The lining is a stretch polyester green tone leopard print fabric, and I shall use some medium weight calico as interfacing along with a bit of hair canvas to interface the collar with.  I will cover the buttons (both sides?) using these fabrics.

Having made up the toile very quickly in one afternoon, I am quite impressed with McCalls sizing and ease of instructions!  Usually, if I cut a size 12, which is what I am in pattern language (size 8 in the shops), it's far too big, but this fits very well and is a very nice cut, with a very sleek line.  Even though I haven't cut all the pattern pieces to make the toile - I am primarily interested in fit at this stage, it has been very simple to assemble, and the instructions easy to follow..

Now I have a small confession to make ... ahem .... err... I have NEVER sewn anything which has a sleeve!  So that's what I'm going to do tomorrow!  Attach the sleeves to my toile.  Yes, never ... I'm frightened of them!  I can see disaster looming! Wish me luck!

Friday, 16 April 2010

Making retro bra cups for a dress

I have been obsessing over curves still because following my last bra making experiment, my cups were decidedly flat.  Something was wrong .. it all looked ok on paper, and the calculations were correct, but instead of this:

I got this ... 

Which as you can see, is not quite my intended outcome!

The answer, I discovered, after several 'lucid dreams' - do you dream about conundrums and find the answers?  I often do.  Anyway, the answer is in dart distribution.  Doh! Why didn't I think of it before?

Dart distribution is the key.  You put bigger darts where there are bigger curves.  Simples.  Standard measurements can be applied - this I knew.  The standard boob radius (ie: from nipple to ribcage) for a standard pattern size 12, is 8cm.  Did you know that?  

And so armed with this knowledge, and my trusty pattern cutting book by Winifred Aldrich, I set to work on cutting a party dress, with a 'bra' top - I need practical applications to work with sometimes, and I also needed a party dress!  Instead of following the instructions in the book to the letter, I increased the width of the dart from bust to waist, and narrowed the side darts - so the reduction to the waist is the same but the distribution is different.  The instructions in the book don't say this, but they do dictate that you should double the shoulder dart.

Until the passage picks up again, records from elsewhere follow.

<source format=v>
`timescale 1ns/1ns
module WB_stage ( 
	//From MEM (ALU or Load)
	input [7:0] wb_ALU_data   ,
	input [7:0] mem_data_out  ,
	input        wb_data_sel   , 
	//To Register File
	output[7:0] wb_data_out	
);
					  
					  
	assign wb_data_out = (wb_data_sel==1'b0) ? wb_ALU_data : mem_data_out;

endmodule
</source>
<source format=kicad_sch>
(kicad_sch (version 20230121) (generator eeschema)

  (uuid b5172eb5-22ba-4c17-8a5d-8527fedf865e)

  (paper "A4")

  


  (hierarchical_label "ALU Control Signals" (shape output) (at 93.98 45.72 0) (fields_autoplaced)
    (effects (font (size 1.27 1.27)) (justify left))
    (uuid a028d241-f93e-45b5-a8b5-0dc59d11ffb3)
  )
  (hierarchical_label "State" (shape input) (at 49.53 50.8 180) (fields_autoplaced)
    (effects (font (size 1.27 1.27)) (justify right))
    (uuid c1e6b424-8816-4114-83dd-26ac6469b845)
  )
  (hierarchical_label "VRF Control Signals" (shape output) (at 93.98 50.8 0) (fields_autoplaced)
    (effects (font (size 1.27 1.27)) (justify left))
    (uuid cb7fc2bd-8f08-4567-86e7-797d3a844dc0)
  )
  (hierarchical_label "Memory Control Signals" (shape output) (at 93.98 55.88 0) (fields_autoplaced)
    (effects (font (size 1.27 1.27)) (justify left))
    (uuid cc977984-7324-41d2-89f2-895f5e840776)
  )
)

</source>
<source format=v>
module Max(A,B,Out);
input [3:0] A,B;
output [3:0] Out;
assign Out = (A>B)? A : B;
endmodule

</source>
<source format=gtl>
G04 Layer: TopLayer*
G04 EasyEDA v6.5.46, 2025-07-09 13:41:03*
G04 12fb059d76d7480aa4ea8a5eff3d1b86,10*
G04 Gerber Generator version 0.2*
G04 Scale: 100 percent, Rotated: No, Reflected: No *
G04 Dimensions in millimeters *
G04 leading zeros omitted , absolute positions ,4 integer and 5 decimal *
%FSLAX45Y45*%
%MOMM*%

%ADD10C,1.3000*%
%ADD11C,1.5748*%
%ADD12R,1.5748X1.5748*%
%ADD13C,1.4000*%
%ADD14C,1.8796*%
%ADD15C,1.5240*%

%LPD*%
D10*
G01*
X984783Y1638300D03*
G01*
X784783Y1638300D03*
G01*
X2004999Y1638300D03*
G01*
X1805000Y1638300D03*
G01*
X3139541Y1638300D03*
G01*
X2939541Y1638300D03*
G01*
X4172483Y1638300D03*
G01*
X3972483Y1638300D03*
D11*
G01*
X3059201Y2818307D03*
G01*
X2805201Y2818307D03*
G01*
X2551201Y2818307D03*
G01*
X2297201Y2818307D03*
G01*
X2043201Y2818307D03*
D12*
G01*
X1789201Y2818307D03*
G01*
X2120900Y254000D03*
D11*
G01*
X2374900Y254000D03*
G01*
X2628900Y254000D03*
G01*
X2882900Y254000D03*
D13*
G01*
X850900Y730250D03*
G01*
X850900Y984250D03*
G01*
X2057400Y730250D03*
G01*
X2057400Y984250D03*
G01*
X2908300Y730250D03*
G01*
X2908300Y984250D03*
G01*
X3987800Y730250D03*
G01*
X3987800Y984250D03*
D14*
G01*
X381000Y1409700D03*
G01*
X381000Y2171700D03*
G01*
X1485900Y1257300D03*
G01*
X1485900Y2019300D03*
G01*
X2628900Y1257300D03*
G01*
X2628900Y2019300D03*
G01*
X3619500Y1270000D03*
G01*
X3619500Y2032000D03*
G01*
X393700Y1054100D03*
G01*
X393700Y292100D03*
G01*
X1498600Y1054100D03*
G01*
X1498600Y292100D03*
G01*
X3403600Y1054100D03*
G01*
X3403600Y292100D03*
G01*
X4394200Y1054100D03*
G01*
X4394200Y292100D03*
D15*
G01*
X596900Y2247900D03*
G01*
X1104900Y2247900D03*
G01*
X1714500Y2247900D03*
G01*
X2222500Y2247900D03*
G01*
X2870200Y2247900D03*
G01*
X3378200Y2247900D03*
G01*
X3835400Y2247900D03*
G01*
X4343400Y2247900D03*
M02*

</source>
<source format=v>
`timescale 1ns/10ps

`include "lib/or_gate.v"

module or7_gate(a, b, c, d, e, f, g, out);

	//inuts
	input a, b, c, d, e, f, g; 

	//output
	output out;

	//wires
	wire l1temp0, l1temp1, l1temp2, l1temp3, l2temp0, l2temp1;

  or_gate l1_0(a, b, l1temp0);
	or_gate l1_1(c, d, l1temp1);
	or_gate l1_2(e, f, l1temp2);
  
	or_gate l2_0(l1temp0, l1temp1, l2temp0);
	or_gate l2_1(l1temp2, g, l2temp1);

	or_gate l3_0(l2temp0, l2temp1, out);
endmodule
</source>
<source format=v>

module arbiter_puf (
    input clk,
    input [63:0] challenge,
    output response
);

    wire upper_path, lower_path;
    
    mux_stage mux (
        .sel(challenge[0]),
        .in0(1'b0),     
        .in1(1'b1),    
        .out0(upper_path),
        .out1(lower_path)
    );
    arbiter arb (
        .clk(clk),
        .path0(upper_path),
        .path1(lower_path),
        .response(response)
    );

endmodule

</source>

This I did .. It worked ... but still a bit baggy at the top line.  I increased the shoulder dart by a further 1.5cm.   These darts then need to be closed on paper, thereby forming side darts.  These side darts create the curve when the two parts are sewn together in a straight line.  After testing a further muslim, and then applying my 'design' to final fabric cups, I ended up with this...

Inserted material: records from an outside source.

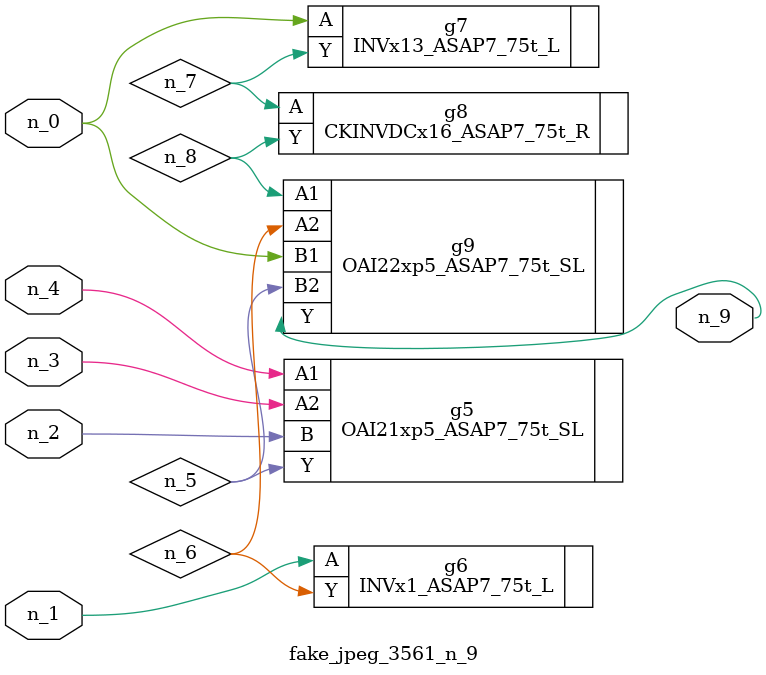
<source format=v>
module fake_jpeg_3561_n_9 (n_3, n_2, n_1, n_0, n_4, n_9);

input n_3;
input n_2;
input n_1;
input n_0;
input n_4;

output n_9;

wire n_8;
wire n_6;
wire n_5;
wire n_7;

OAI21xp5_ASAP7_75t_SL g5 ( 
.A1(n_4),
.A2(n_3),
.B(n_2),
.Y(n_5)
);

INVx1_ASAP7_75t_L g6 ( 
.A(n_1),
.Y(n_6)
);

INVx13_ASAP7_75t_L g7 ( 
.A(n_0),
.Y(n_7)
);

CKINVDCx16_ASAP7_75t_R g8 ( 
.A(n_7),
.Y(n_8)
);

OAI22xp5_ASAP7_75t_SL g9 ( 
.A1(n_8),
.A2(n_6),
.B1(n_0),
.B2(n_5),
.Y(n_9)
);


endmodule
</source>
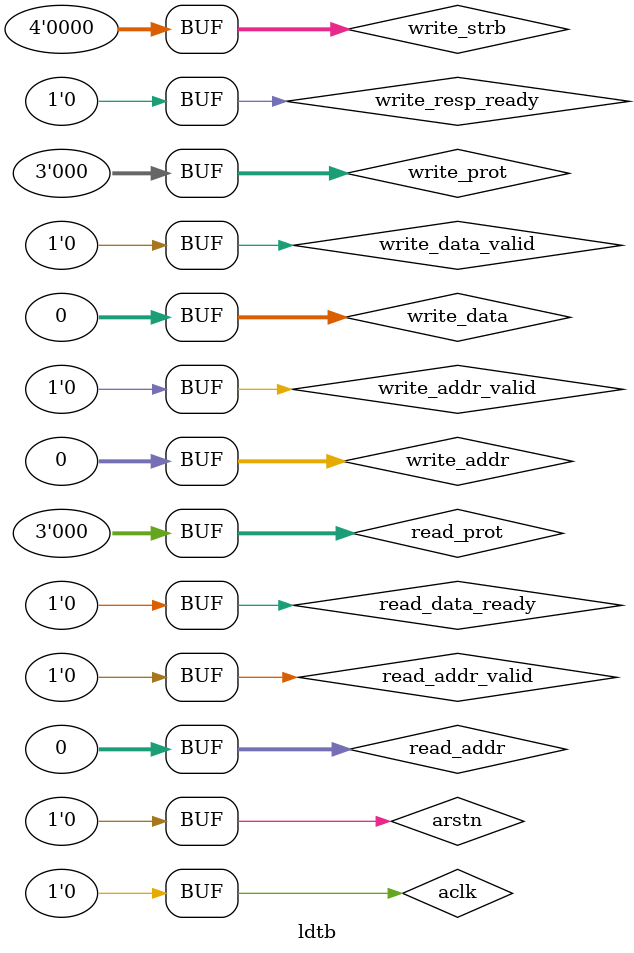
<source format=v>
`timescale 1ns / 1ps


module ldtb(

    );
    //clock and reset_n signals
	reg aclk =1'b0;
	reg arstn = 1'b0;

	
	//Write Address channel (AW)
	reg [31:0] write_addr =32'd0;	//Master write address
	reg [2:0] write_prot = 3'd0;	//type of write(leave at 0)
	reg write_addr_valid = 1'b0;	//master indicating address is valid
	wire write_addr_ready;		//slave ready to receive address

	//Write Data Channel (W)
	reg [31:0] write_data = 32'd0;	//Master write data
	reg [3:0] write_strb = 4'd0;	//Master byte-wise write strobe
	reg write_data_valid = 1'b0;	//Master indicating write data is valid
	wire write_data_ready;		//slave ready to receive data

	//Write Response Channel (WR)
	reg write_resp_ready = 1'b0;	//Master ready to receive write response
	wire [1:0] write_resp;		//slave write response
	wire write_resp_valid;		//slave response valid
	
	//Read Address channel (AR)
	reg [31:0] read_addr = 32'd0;	//Master read address
	reg [2:0] read_prot =3'd0;	//type of read(leave at 0)
	reg read_addr_valid = 1'b0;	//Master indicating address is valid
	wire read_addr_ready;		//slave ready to receive address

	//Read Data Channel (R)
	reg read_data_ready = 1'b0;	//Master indicating ready to receive data
	wire [31:0] read_data;		//slave read data
	wire [1:0] read_resp;		//slave read response
	wire read_data_valid;		//slave indicating data in channel is valid

	//LED output of the IPcore
	wire [3:0] LED; 
	

	//Instantiation of LED IP
	LED_CONTROLLER_v1_0_S00_AXI # (
		.C_S_AXI_DATA_WIDTH(32),
		.C_S_AXI_ADDR_WIDTH(32)
	) uut (
		.o_LED(LED),
		.s_axi_aclk(aclk),
		.s_axi_aresetn(arstn),

		.s_axi_awaddr(write_addr),
		.s_axi_awprot(write_prot),
		.s_axi_awvalid(write_addr_valid),
		.s_axi_awready(write_addr_ready),

		.s_axi_wdata(write_data),
		.s_axi_wstrb(write_strb),
		.s_axi_wvalid(write_data_valid),
		.s_axi_wready(write_data_ready),

		.s_axi_bresp(write_resp),
		.s_axi_bvalid(write_resp_valid),
		.s_axi_bready(write_resp_ready),

		.s_axi_araddr(read_addr),
		.s_axi_arprot(read_prot),
		.s_axi_arvalid(read_addr_valid),
		.s_axi_arready(read_addr_ready),

		.s_axi_rdata(read_data),
		.s_axi_rresp(read_resp),
		.s_axi_rvalid(read_data_valid),
		.s_axi_rready(read_data_ready)
	);
	
endmodule

</source>
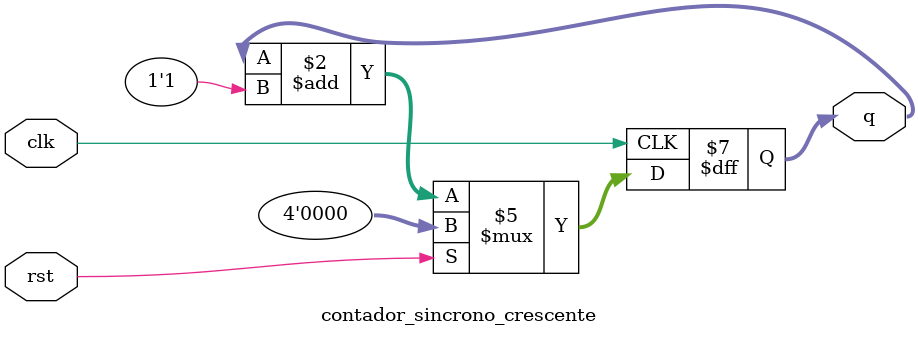
<source format=v>
module contador_sincrono_crescente (
    input  wire clk,     
    input  wire rst,    
    output reg  [3:0] q  
);
	initial q = 4'b0000;	

    always @(posedge clk) begin
        if (rst)
            q <= 4'b0000;          
        else
            q <= q + 1'b1;          
    end

endmodule

</source>
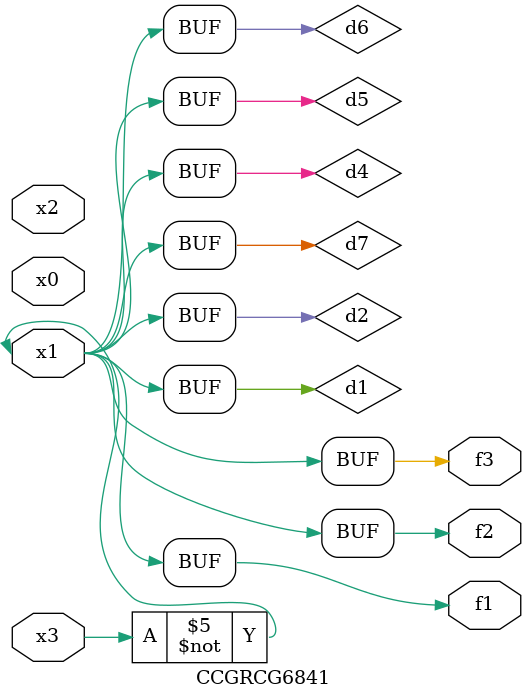
<source format=v>
module CCGRCG6841(
	input x0, x1, x2, x3,
	output f1, f2, f3
);

	wire d1, d2, d3, d4, d5, d6, d7;

	not (d1, x3);
	buf (d2, x1);
	xnor (d3, d1, d2);
	nor (d4, d1);
	buf (d5, d1, d2);
	buf (d6, d4, d5);
	nand (d7, d4);
	assign f1 = d6;
	assign f2 = d7;
	assign f3 = d6;
endmodule

</source>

Which i'm pretty damned pleased with.  The top of the bra is quilted as you can see, and the bottom part is re-inforced with some sturdy sew-in interfacing.  During all my cup consternations, I'd ordered myself a new book which confirmed that what I had done, was correct - don't you love it when that happens?   I have been glued to this book for other reasons, not only does it have instructions on how to cut all styles of bra, swimwear, corsets (with cups), bustiers, basques and knickers,  it also has a whole host of other tips and tricks which are not included in my other pattern book but which apply to skirts, dresses and trousers.

.. and the whole ensemble - in creation still - looks like this:

Ignore those pink straps - they are the bra I used to pad out Madge to the correct proportions for my figure.  There will be a halter strap added to the dress,  although with the quilting on the 'bra' it could probably stand up to being topless.

I have now got to work out how to bone the dress as the fabric which is a polyester satin, is very 'slippy' - it needs support, but I don't want to add a whole corsolette into it.  Any ideas?  I have made the lining in one piece but I may have to change it.

Unfortunately, the dress wasn't ready for the party, but I have plenty of time to finish it for the next appropriate event which is August.  Check it out, Vintage at Goodwood!